STI NO RADAR VERMELHO DO TCE?

 

Após auditoria na Saúde, Tribunal suspende licitação de R$ 4,1 milhões da Rua Coberta

Santa Terezinha de Itaipu voltou a acender o sinal de alerta nos órgãos de fiscalização.

Depois da recente auditoria realizada pelo Tribunal de Contas do Paraná na área da Saúde, agora foi a vez de uma das principais obras anunciadas pela atual gestão sofrer intervenção direta do TCE.

O Tribunal determinou a suspensão cautelar da Concorrência Eletrônica nº 05/2026, licitação de aproximadamente R$ 4,16 milhões destinada à construção da chamada Rua Coberta.

Para quem não acompanha o dia a dia dos órgãos de controle, vale explicar: o Tribunal de Contas não suspende uma licitação por mera formalidade ou detalhe burocrático. A medida cautelar é uma das ferramentas mais severas disponíveis ao órgão quando identifica indícios de irregularidades capazes de comprometer a legalidade do processo e gerar prejuízos ao interesse público.

Na decisão, o conselheiro relator Ivan Bonilha apontou que existem elementos suficientes para justificar a paralisação imediata da licitação, destacando possíveis inconsistências na condução do certame, dúvidas sobre a ordem das fases do procedimento, potenciais prejuízos à competitividade e situações que poderiam ter levado à inabilitação indevida de empresas participantes.

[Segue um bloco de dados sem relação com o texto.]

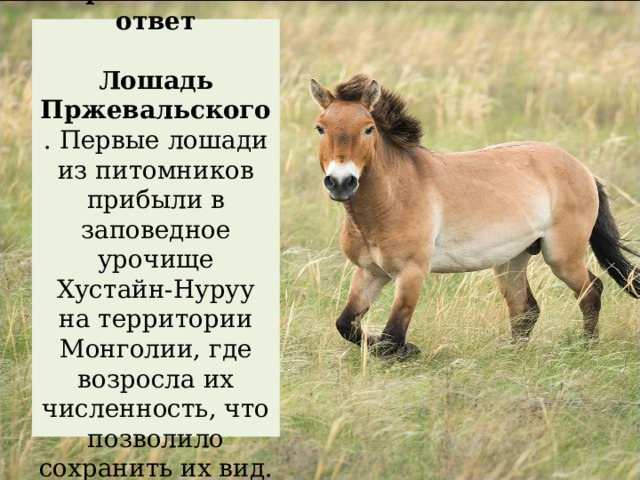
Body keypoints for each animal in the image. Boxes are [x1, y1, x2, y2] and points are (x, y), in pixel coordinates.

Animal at [309, 73, 640, 358]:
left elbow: (393, 336)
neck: (390, 199)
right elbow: (346, 324)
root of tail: (583, 169)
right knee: (525, 310)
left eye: (368, 128)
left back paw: (587, 348)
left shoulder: (411, 273)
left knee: (591, 291)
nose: (341, 182)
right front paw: (397, 348)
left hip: (562, 257)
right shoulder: (370, 272)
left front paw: (407, 351)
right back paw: (514, 358)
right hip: (511, 260)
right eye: (320, 128)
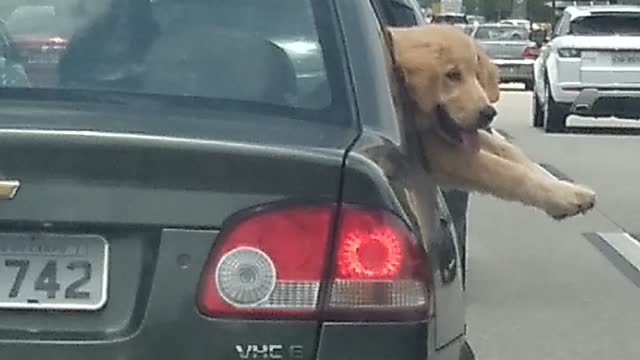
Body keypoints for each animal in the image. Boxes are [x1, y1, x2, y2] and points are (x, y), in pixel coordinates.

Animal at [388, 24, 596, 219]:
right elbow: (504, 169)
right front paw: (566, 198)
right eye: (452, 75)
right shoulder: (436, 152)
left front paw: (564, 186)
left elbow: (509, 150)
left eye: (477, 75)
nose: (489, 113)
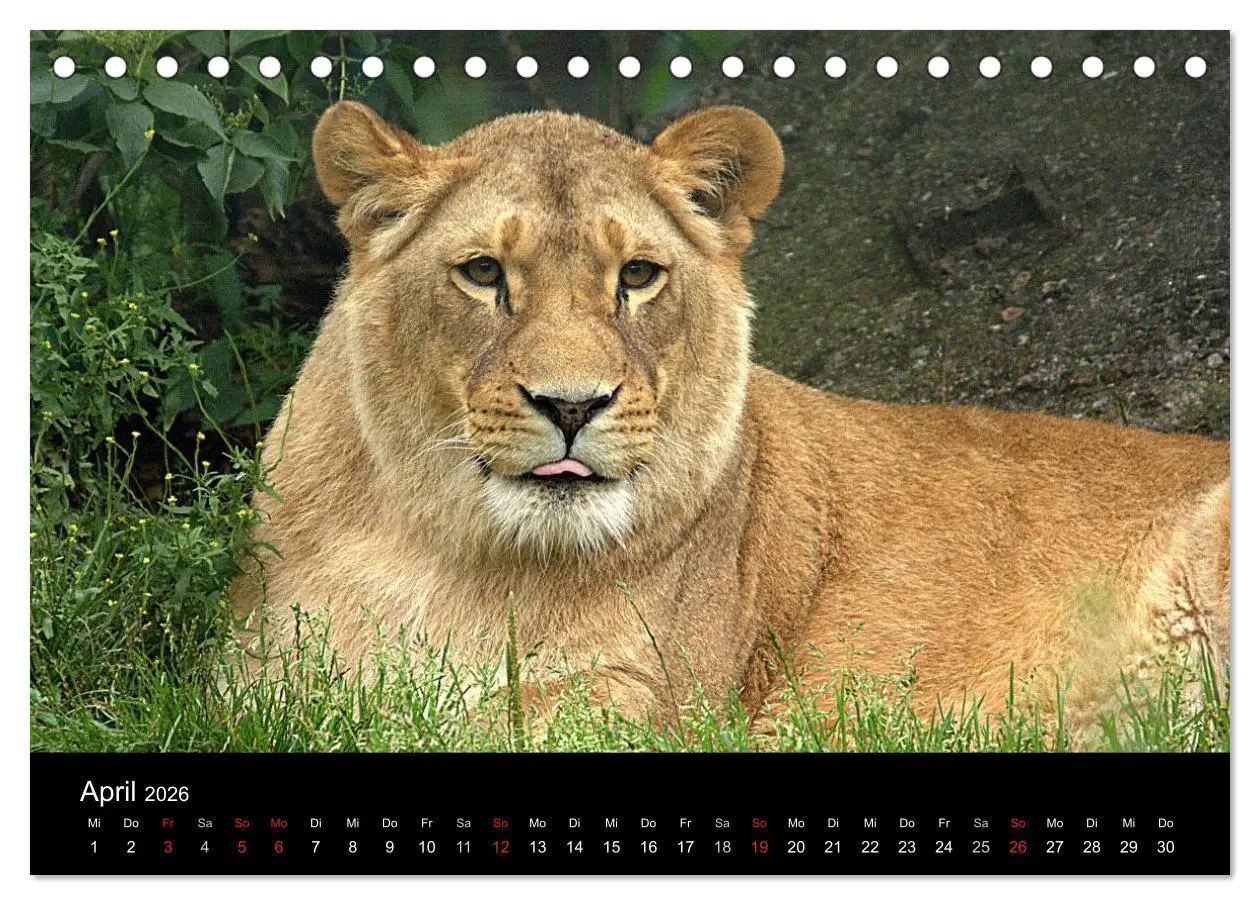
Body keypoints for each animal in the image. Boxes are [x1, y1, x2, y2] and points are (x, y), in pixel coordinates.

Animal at [232, 101, 1229, 736]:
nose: (571, 405)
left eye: (637, 275)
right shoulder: (257, 677)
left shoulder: (647, 702)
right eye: (482, 273)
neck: (457, 555)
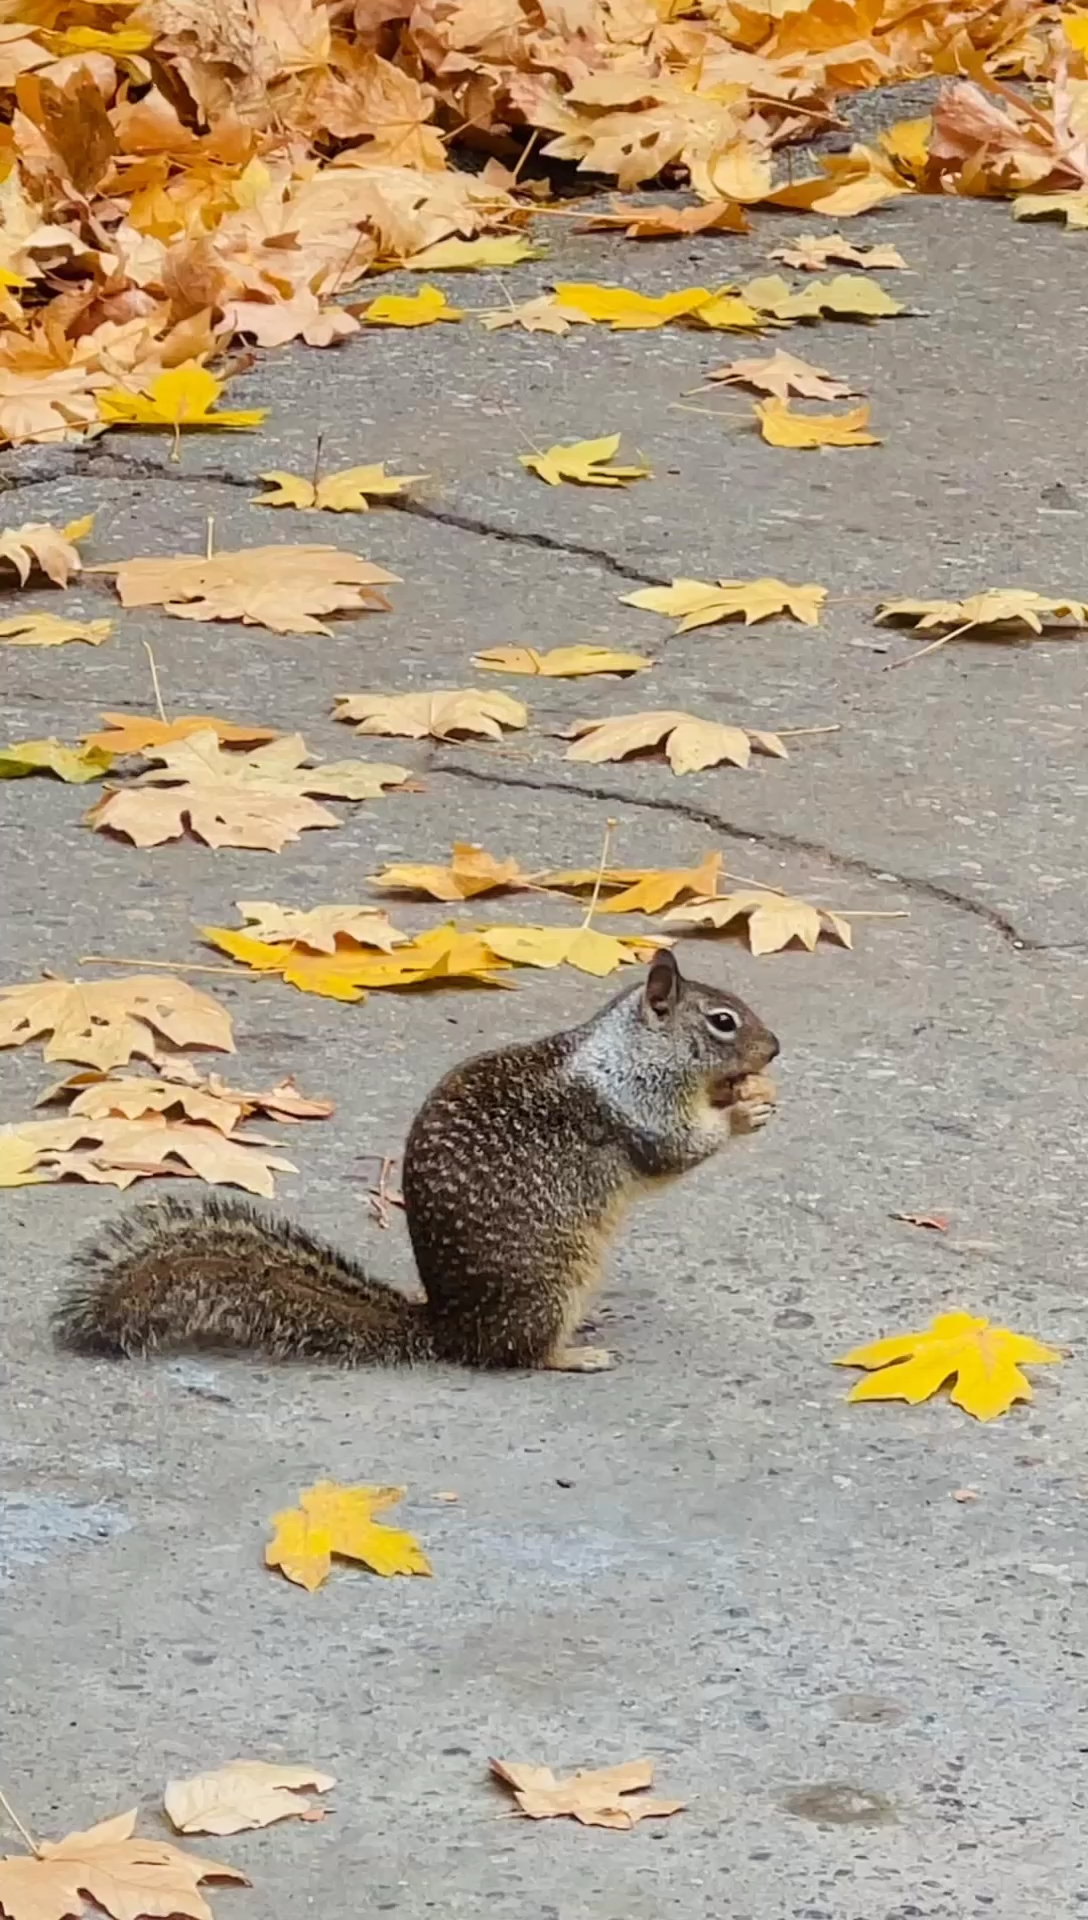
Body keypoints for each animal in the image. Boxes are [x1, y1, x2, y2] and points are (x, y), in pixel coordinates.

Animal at [55, 948, 779, 1374]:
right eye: (721, 1021)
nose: (774, 1049)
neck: (631, 1051)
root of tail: (449, 1330)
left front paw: (745, 1094)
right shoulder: (637, 1107)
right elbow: (677, 1151)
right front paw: (744, 1113)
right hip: (552, 1283)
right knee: (518, 1357)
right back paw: (576, 1354)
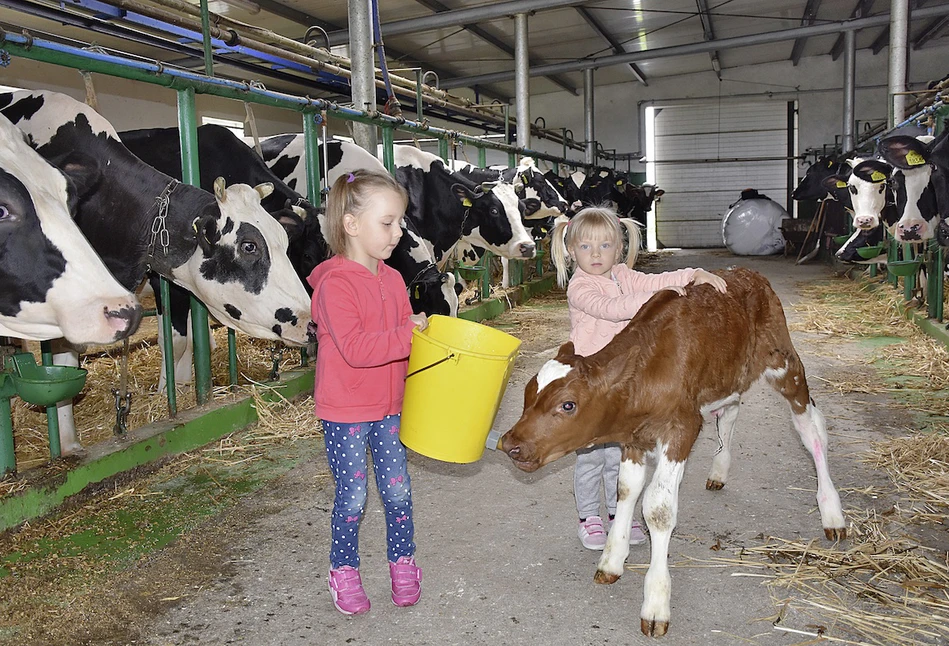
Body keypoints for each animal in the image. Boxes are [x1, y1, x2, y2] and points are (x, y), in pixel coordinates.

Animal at [500, 268, 848, 636]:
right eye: (527, 394)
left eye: (568, 405)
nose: (510, 444)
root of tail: (747, 273)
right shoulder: (634, 438)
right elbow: (626, 491)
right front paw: (612, 561)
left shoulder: (682, 427)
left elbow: (658, 509)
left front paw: (655, 604)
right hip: (729, 374)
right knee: (731, 410)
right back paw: (719, 471)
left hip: (785, 362)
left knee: (812, 429)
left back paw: (832, 513)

Um dos pontos que mais chamou atenção do Tribunal foi o fato de que, entre 11 empresas participantes, apenas uma única empresa permaneceu habilitada ao final do processo licitatório. Segundo a própria decisão, essa circunstância reforça a necessidade de aprofundamento da investigação e análise das regras adotadas pelo Município.

O TCE foi além. Determinou a notificação do Município, do prefeito Antonio Luiz Bendo e do secretário de Administração Diego Welter para apresentação de defesa, além de ordenar a imediata paralisação do procedimento licitatório.

Pouco depois, o Tribunal Pleno manteve a medida cautelar por unanimidade, homologando a suspensão da licitação.

O episódio ganha ainda mais relevância porque não surge de forma isolada.

Nos últimos meses, Santa Terezinha de Itaipu passou a aparecer com frequência crescente em processos, representações, denúncias e procedimentos de fiscalização junto aos órgãos de controle. A recente auditoria do TCE na Saúde, os questionamentos envolvendo eventos milionários e agora a suspensão de uma obra de mais de R$ 4 milhões formam um cenário que naturalmente desperta preocupação.

A pergunta que fica é simples:

Estamos diante de casos pontuais ou de um padrão de gestão que começa a chamar a atenção dos órgãos de fiscalização do Paraná?

O Tribunal de Contas ainda analisará o mérito do caso e caberá ao Município apresentar suas justificativas. Mas um fato é incontestável:

Quando o TCE suspende uma licitação milionária, o recado institucional é claro: há indícios suficientemente relevantes para que o processo seja interrompido antes que o dinheiro público continue sendo comprometido.

E isso, por si só, já deveria preocupar qualquer cidadão que acompanha os rumos da administração municipal.